[PROBLEM TO WORK ON] Your response should contain only the lines running from the top of the data below through the line with "X120500000Y-122500000D02*", both included. Pictures must be omitted.

* * * * * * * * *

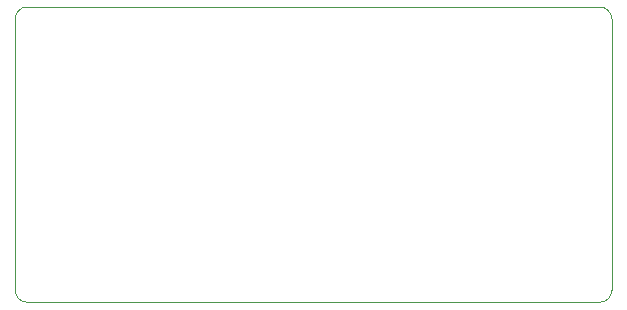
<source format=gbr>
%TF.GenerationSoftware,KiCad,Pcbnew,9.0.1*%
%TF.CreationDate,2025-07-07T08:11:32+05:30*%
%TF.ProjectId,BATTERY_CHARGING,42415454-4552-4595-9f43-48415247494e,rev?*%
%TF.SameCoordinates,Original*%
%TF.FileFunction,Profile,NP*%
%FSLAX46Y46*%
G04 Gerber Fmt 4.6, Leading zero omitted, Abs format (unit mm)*
G04 Created by KiCad (PCBNEW 9.0.1) date 2025-07-07 08:11:32*
%MOMM*%
%LPD*%
G01*
G04 APERTURE LIST*
%TA.AperFunction,Profile*%
%ADD10C,0.050000*%
%TD*%
G04 APERTURE END LIST*
D10*
X121500000Y-98500000D02*
X170000000Y-98500000D01*
X120500000Y-122500000D02*
X120500000Y-99500000D01*
X121500000Y-123500000D02*
G75*
G02*
X120500000Y-122500000I0J1000000D01*
G01*
X170000000Y-123500000D02*
X121500000Y-123500000D01*
X120500000Y-99500000D02*
G75*
G02*
X121500000Y-98500000I1000000J0D01*
G01*
X171000000Y-99500000D02*
X171000000Y-122500000D01*
X170000000Y-98500000D02*
G75*
G02*
X171000000Y-99500000I0J-1000000D01*
G01*
X171000000Y-122500000D02*
G75*
G02*
X170000000Y-123500000I-1000000J0D01*
G01*
M02*

</source>
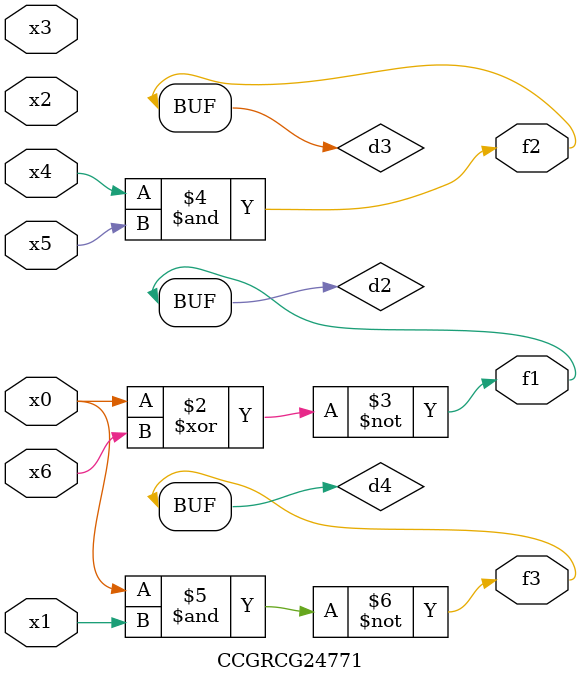
<source format=v>
module CCGRCG24771(
	input x0, x1, x2, x3, x4, x5, x6,
	output f1, f2, f3
);

	wire d1, d2, d3, d4;

	nor (d1, x0);
	xnor (d2, x0, x6);
	and (d3, x4, x5);
	nand (d4, x0, x1);
	assign f1 = d2;
	assign f2 = d3;
	assign f3 = d4;
endmodule

</source>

* * * * * * * * *

[EXERCISE SOLUTION]
<source format=gbr>
%TF.GenerationSoftware,KiCad,Pcbnew,9.0.1*%
%TF.CreationDate,2025-07-07T08:11:32+05:30*%
%TF.ProjectId,BATTERY_CHARGING,42415454-4552-4595-9f43-48415247494e,rev?*%
%TF.SameCoordinates,Original*%
%TF.FileFunction,Profile,NP*%
%FSLAX46Y46*%
G04 Gerber Fmt 4.6, Leading zero omitted, Abs format (unit mm)*
G04 Created by KiCad (PCBNEW 9.0.1) date 2025-07-07 08:11:32*
%MOMM*%
%LPD*%
G01*
G04 APERTURE LIST*
%TA.AperFunction,Profile*%
%ADD10C,0.050000*%
%TD*%
G04 APERTURE END LIST*
D10*
X121500000Y-98500000D02*
X170000000Y-98500000D01*
X120500000Y-122500000D02*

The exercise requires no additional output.